=== Section Start ===
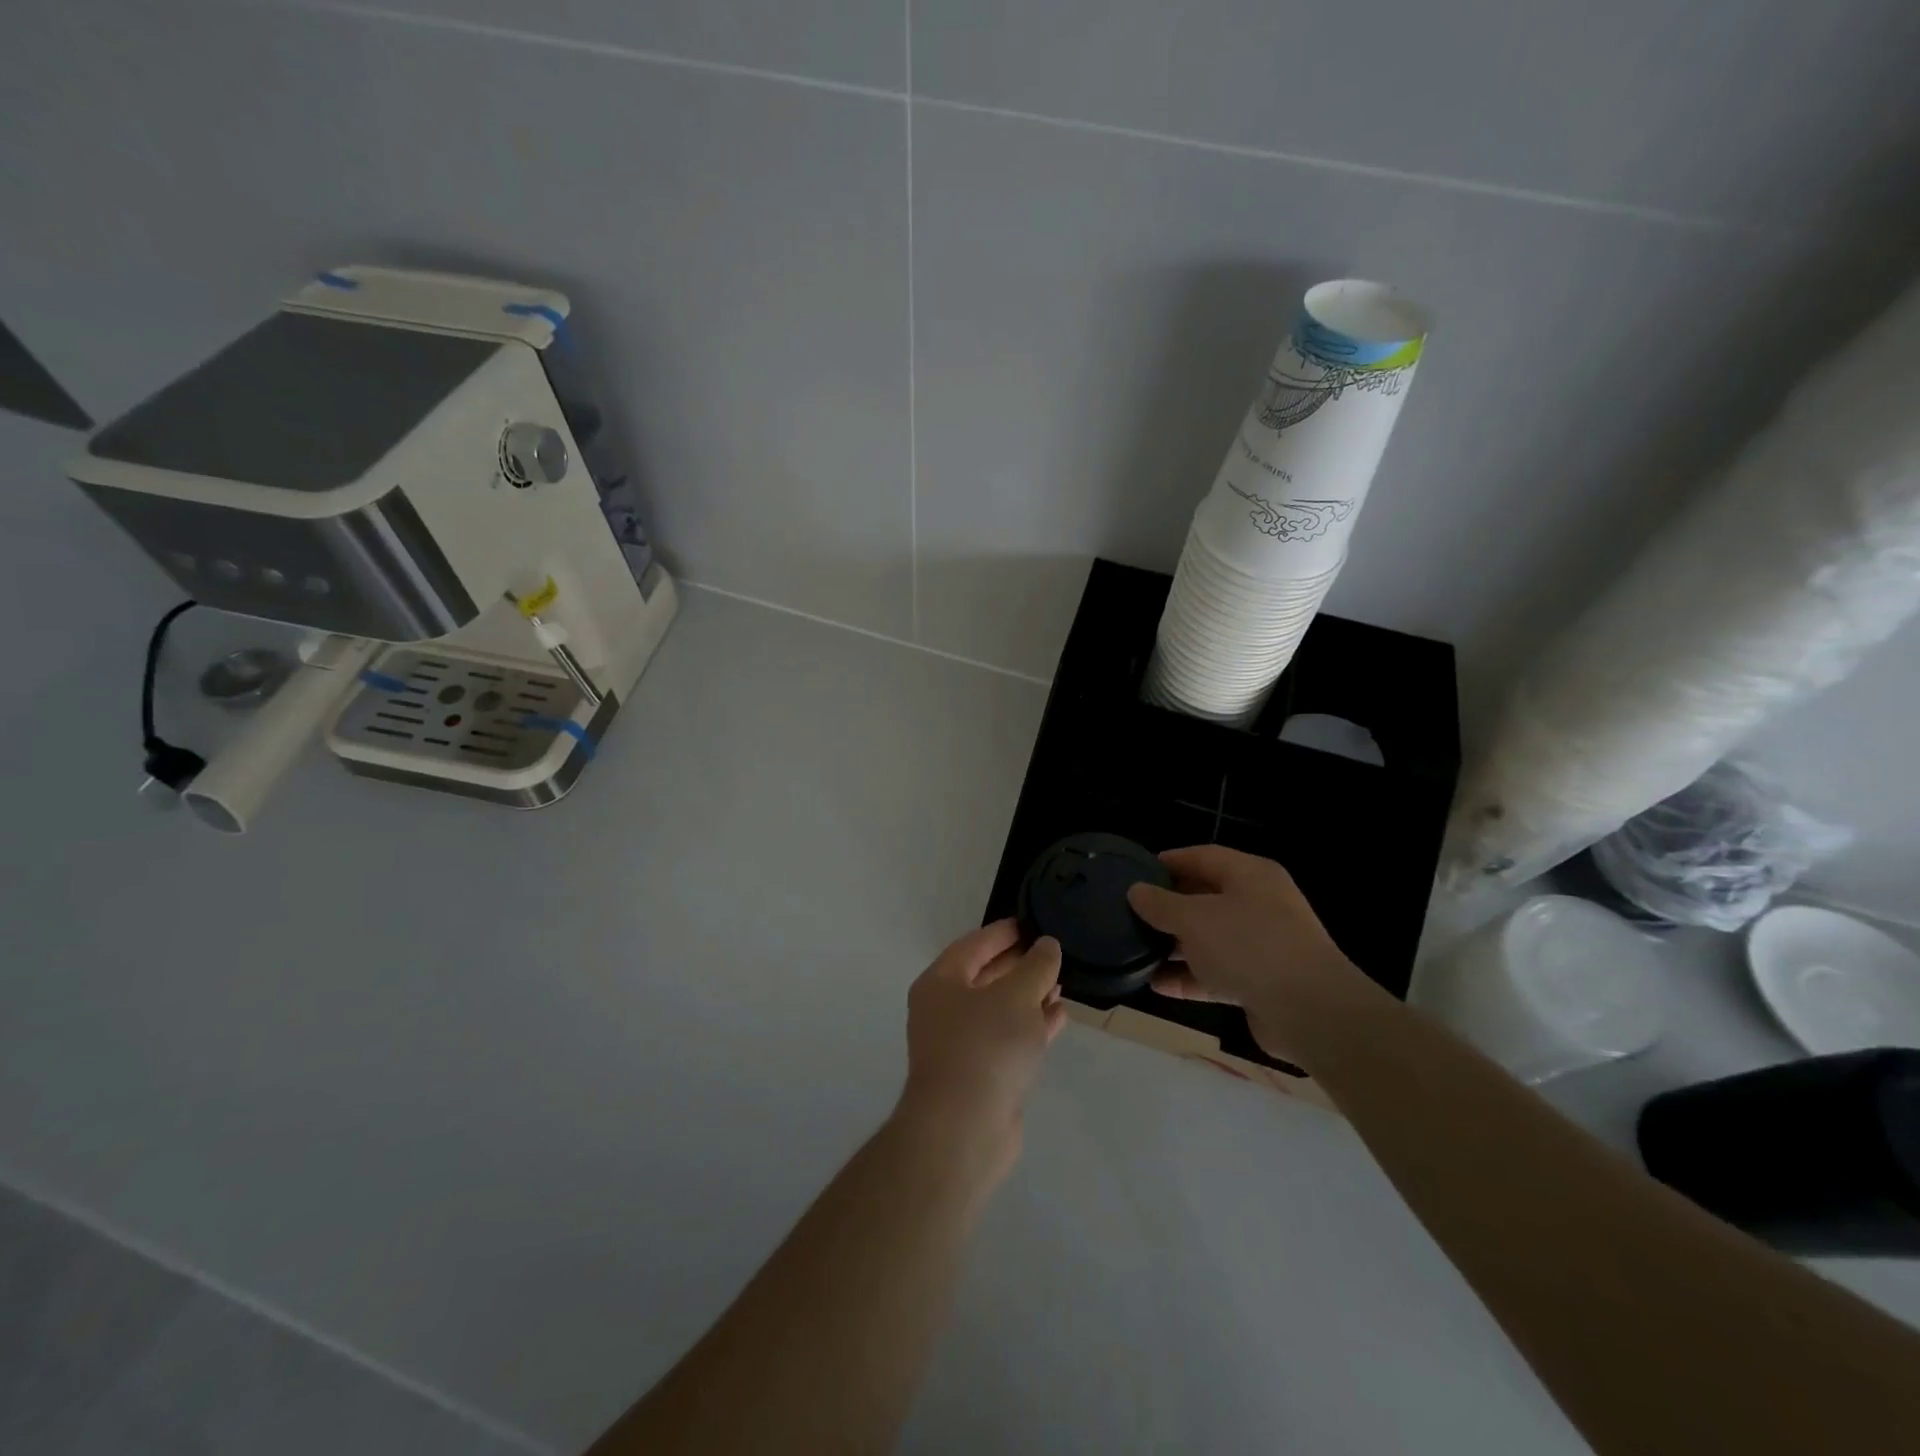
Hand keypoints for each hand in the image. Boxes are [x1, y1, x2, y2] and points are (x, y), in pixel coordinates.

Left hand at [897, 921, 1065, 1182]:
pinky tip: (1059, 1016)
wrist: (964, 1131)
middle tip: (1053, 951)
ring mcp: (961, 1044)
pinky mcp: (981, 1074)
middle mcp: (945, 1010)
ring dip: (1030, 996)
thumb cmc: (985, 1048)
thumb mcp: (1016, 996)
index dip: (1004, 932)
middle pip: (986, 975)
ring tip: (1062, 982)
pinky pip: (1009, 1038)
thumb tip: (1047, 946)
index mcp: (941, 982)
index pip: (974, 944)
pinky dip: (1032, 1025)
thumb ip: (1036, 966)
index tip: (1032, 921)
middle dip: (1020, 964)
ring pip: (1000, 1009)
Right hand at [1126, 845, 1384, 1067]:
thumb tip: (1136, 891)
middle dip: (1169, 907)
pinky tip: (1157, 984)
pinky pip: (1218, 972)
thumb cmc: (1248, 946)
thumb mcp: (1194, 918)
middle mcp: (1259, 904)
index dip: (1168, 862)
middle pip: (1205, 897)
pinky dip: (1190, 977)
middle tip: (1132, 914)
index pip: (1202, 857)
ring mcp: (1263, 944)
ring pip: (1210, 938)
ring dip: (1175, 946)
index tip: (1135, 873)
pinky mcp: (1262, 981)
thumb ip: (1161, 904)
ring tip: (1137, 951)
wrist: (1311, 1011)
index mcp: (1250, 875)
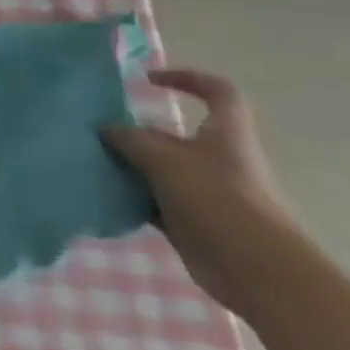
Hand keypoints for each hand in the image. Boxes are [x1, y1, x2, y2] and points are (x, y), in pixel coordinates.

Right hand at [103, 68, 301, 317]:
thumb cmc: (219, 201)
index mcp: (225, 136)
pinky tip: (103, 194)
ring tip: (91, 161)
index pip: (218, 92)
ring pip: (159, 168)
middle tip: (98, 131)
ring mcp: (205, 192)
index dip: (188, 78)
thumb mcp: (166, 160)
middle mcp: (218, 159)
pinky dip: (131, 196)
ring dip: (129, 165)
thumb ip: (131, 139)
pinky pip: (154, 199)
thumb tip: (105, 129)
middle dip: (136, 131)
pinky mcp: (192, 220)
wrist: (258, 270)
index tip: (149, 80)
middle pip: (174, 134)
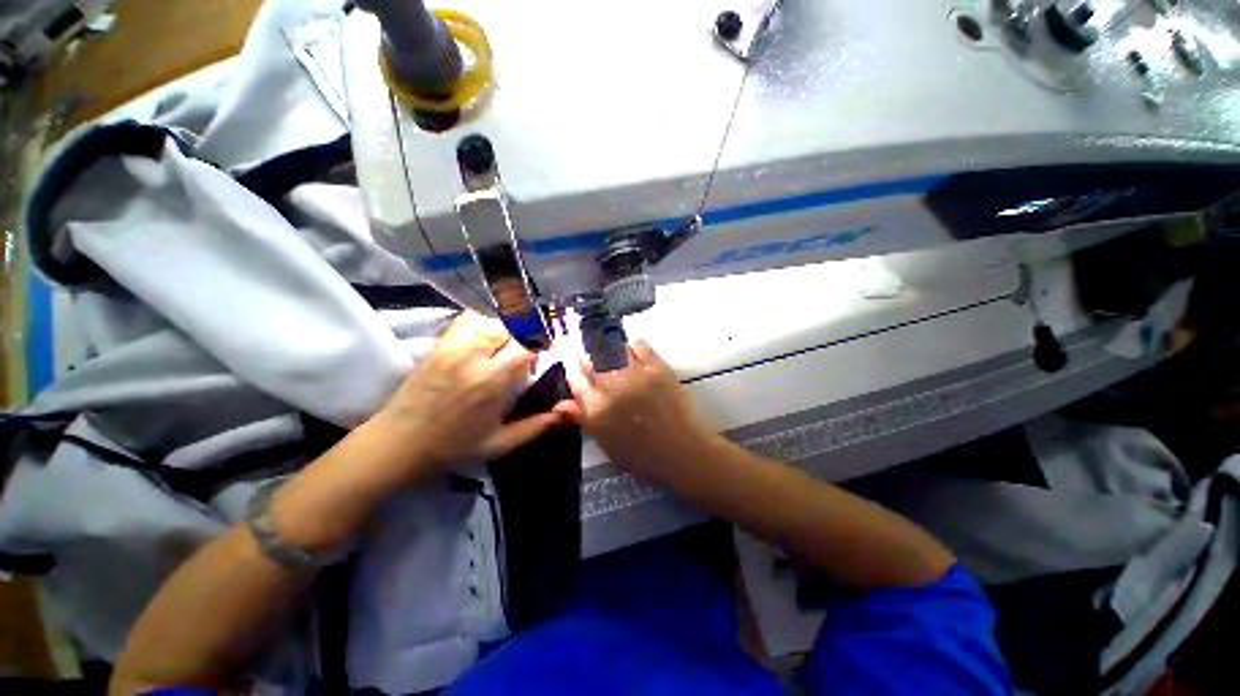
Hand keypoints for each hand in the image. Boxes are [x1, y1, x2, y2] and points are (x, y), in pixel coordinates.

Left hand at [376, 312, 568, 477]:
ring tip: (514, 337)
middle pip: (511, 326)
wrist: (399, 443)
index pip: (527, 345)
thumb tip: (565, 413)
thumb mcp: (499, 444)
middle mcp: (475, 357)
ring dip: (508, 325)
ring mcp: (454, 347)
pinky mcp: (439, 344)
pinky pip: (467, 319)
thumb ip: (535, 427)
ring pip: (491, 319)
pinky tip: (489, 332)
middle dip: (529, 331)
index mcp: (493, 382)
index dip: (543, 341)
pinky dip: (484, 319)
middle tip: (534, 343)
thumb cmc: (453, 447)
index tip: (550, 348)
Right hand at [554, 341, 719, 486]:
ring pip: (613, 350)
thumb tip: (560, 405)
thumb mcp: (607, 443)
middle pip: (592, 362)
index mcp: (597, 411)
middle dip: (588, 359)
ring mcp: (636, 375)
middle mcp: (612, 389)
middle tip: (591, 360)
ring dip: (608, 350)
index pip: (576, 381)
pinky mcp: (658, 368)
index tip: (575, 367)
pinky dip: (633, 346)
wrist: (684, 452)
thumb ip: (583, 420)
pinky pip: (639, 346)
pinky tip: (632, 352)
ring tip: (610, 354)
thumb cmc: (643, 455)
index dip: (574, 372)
=== Section End ===
* TASK INSTRUCTIONS
Return each line in the records that holds the string "Right".

* TASK RESULT
Right hand at [1126, 845, 1384, 1067]:
Right hand at [103, 68, 301, 317]:
Right hand at [554, 341, 719, 486]:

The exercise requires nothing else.